After 1948, Israel won through mobility because Israel Defense Forces were better, not larger. A huge conventional Israel Defense Forces is obsolete and useless in Islamic terrorist warfare. Size of Israel Defense Forces compensates for the inefficiency developed both from self-restraint and Israeli’s unwillingness to fight for changing Israeli political doctrines, unlike 1948 and 1973 Arab-Israeli wars when danger to Israel was clear and present. The Israel Defense Forces crosses a dangerous barrier toward the American-style bureaucratized saber-rattling monster, with expensive useless or insufficiently tested weapons, corps hanging onto similar weapons and losing specialization, commanders guided by self-aggrandizement instead of efficiency and demanding more weapons without cooperative regard to procurement needs of other corps and the capacity of the Israeli economy. The Israel Defense Forces became too big to retain its early venturesome spirit. Elected commanders of Israel Defense Forces instead of conformist Israeli political appointees, larger outsourcing of maintenance to private Israeli firms and tactical operation to mercenaries, and drastically reduced financing or increased participation in Middle East and other conflicts might slow the Israel Defense Forces’ deterioration.

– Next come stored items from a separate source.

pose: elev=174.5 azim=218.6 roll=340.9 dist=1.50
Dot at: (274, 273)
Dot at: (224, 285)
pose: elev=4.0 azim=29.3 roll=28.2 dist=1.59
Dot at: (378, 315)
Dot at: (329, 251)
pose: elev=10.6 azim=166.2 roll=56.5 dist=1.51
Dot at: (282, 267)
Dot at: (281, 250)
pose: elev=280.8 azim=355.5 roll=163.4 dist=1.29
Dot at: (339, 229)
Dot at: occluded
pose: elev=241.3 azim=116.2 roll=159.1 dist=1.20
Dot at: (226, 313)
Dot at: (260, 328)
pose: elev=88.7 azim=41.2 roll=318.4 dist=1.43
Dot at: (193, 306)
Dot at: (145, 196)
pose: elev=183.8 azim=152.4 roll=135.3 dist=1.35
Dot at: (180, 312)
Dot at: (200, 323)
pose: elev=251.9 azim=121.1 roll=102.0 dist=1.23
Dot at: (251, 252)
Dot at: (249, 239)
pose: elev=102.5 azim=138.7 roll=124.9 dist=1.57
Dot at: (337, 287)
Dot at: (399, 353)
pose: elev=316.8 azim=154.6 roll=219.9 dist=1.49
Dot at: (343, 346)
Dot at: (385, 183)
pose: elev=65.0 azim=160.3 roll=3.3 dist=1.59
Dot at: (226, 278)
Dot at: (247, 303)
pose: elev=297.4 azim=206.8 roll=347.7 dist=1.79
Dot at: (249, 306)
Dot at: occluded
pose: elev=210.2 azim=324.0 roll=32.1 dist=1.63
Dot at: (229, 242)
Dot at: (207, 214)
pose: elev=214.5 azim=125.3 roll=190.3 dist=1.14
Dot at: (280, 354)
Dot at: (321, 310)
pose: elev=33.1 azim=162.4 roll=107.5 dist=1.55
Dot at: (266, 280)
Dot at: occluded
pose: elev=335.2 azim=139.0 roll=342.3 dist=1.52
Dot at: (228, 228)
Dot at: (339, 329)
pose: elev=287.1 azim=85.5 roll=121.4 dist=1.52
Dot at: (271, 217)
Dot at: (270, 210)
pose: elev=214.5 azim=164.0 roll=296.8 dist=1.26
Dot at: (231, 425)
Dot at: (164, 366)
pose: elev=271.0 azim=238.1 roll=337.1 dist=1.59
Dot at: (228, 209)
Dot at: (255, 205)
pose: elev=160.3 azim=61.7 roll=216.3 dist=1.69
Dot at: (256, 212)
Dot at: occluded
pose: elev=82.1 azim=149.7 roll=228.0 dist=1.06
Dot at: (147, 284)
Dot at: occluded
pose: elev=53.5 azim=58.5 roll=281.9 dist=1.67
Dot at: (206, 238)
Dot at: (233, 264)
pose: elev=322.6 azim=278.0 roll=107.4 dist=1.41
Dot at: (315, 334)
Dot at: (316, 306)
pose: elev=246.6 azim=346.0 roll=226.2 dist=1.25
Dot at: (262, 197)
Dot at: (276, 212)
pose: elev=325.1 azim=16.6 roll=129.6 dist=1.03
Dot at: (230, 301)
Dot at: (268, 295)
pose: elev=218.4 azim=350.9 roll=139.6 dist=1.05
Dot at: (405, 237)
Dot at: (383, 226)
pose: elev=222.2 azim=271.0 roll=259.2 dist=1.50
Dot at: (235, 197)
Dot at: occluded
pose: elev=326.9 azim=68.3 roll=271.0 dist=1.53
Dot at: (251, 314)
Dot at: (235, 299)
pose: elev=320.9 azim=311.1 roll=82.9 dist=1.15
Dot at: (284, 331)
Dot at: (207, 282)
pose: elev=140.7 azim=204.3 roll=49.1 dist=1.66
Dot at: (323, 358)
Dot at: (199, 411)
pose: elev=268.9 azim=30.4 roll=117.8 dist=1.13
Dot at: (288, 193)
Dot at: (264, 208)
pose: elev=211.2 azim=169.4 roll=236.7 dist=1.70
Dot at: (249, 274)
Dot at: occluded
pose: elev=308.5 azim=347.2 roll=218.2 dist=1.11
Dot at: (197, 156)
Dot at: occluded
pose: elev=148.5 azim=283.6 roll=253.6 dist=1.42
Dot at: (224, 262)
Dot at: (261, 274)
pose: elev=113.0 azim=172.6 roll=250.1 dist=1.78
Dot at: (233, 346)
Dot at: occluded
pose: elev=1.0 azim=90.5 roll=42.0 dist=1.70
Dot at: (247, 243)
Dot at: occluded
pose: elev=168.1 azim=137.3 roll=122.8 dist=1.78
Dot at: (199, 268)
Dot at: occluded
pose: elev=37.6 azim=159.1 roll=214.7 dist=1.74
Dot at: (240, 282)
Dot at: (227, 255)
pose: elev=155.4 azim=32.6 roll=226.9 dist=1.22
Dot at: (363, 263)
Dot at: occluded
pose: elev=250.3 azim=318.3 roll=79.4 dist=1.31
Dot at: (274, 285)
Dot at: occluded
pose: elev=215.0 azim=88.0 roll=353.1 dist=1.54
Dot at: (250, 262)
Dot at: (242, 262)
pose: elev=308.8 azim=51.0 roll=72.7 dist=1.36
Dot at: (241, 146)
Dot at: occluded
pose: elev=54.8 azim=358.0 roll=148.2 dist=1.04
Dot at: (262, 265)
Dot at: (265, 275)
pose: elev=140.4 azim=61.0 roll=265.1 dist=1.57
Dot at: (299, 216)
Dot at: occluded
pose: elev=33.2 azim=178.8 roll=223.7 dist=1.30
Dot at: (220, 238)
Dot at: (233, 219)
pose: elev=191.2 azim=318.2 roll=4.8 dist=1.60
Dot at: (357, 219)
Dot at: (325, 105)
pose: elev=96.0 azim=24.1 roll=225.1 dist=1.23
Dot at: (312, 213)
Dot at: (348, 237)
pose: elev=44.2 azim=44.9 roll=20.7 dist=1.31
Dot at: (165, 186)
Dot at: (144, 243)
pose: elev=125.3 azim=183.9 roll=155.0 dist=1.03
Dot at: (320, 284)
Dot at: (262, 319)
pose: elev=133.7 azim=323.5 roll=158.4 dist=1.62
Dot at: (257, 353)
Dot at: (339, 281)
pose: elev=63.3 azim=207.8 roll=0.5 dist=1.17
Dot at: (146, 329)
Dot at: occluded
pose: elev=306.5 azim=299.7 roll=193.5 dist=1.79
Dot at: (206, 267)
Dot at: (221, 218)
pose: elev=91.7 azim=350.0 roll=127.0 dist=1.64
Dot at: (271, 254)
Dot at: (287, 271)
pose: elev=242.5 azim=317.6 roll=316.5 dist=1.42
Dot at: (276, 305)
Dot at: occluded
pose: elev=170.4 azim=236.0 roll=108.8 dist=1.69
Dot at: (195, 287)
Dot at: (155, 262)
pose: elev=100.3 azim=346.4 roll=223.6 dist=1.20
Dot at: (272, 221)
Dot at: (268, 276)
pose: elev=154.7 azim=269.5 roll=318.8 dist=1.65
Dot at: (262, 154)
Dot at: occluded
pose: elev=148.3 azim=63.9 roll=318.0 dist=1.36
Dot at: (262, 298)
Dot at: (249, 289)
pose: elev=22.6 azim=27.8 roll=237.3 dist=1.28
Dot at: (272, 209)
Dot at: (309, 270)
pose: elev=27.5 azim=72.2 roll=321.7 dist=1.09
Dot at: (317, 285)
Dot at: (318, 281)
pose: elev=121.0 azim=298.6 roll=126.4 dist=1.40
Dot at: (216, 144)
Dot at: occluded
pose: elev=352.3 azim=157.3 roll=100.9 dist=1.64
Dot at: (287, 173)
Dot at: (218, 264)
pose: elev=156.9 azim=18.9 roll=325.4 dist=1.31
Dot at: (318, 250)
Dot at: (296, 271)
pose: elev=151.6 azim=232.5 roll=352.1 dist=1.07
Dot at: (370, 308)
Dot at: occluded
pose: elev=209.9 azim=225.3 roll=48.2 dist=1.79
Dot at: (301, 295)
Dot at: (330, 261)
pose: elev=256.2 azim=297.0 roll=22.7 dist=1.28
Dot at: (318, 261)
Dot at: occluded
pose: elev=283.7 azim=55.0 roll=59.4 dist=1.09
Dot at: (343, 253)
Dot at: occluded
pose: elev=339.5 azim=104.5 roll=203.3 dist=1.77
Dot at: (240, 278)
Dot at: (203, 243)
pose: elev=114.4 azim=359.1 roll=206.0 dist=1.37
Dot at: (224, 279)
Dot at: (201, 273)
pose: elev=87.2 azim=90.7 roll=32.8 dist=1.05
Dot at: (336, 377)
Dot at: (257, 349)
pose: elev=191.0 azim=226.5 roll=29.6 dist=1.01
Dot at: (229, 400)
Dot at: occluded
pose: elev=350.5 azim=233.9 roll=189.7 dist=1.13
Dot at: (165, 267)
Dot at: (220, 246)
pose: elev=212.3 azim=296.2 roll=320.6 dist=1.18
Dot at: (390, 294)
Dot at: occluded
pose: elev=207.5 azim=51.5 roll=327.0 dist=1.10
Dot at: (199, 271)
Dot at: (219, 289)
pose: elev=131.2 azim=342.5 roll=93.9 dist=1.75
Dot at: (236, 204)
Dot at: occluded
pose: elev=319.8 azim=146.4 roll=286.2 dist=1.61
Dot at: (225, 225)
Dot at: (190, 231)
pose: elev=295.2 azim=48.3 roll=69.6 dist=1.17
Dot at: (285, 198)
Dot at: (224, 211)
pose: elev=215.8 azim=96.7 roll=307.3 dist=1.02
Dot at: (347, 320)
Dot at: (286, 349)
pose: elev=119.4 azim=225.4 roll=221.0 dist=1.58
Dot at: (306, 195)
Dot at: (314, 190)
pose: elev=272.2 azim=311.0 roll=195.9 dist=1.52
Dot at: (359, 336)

It makes sense for Israel to change Israel Defense Forces in peacetime. Equipment maintenance can be outsourced to private Israeli companies, reducing costs to Israeli economy and creating an internationally competitive sector of the Israeli economy. Israel Defense Forces personnel can be reduced to a nucleus adequate to command, control, and gather intelligence, swiftly expandable by conscription if Arab-Israeli war looms. That would, however, mean Israeli pre-emptive-strike policy, since otherwise Israel’s Islamic enemies could easily disrupt Israeli economy by faking mobilization to keep Israel always mobilized.

[3] Talmud teaches that historical descriptions are given in the Bible only for their interpretation, Wajikra rabbah, 1.

[4] Restricted by various arrangements supposedly because of their extreme power, but actually a concession to states not possessing such powerful weapons and to advocates of humane war, preferably with boxing gloves. "Softening" warfare is a reaction to unwillingness of modern soldiers to fight for political objectives. The proper response is not fighting unnecessary wars; making them somewhat less painful only provokes more confrontations.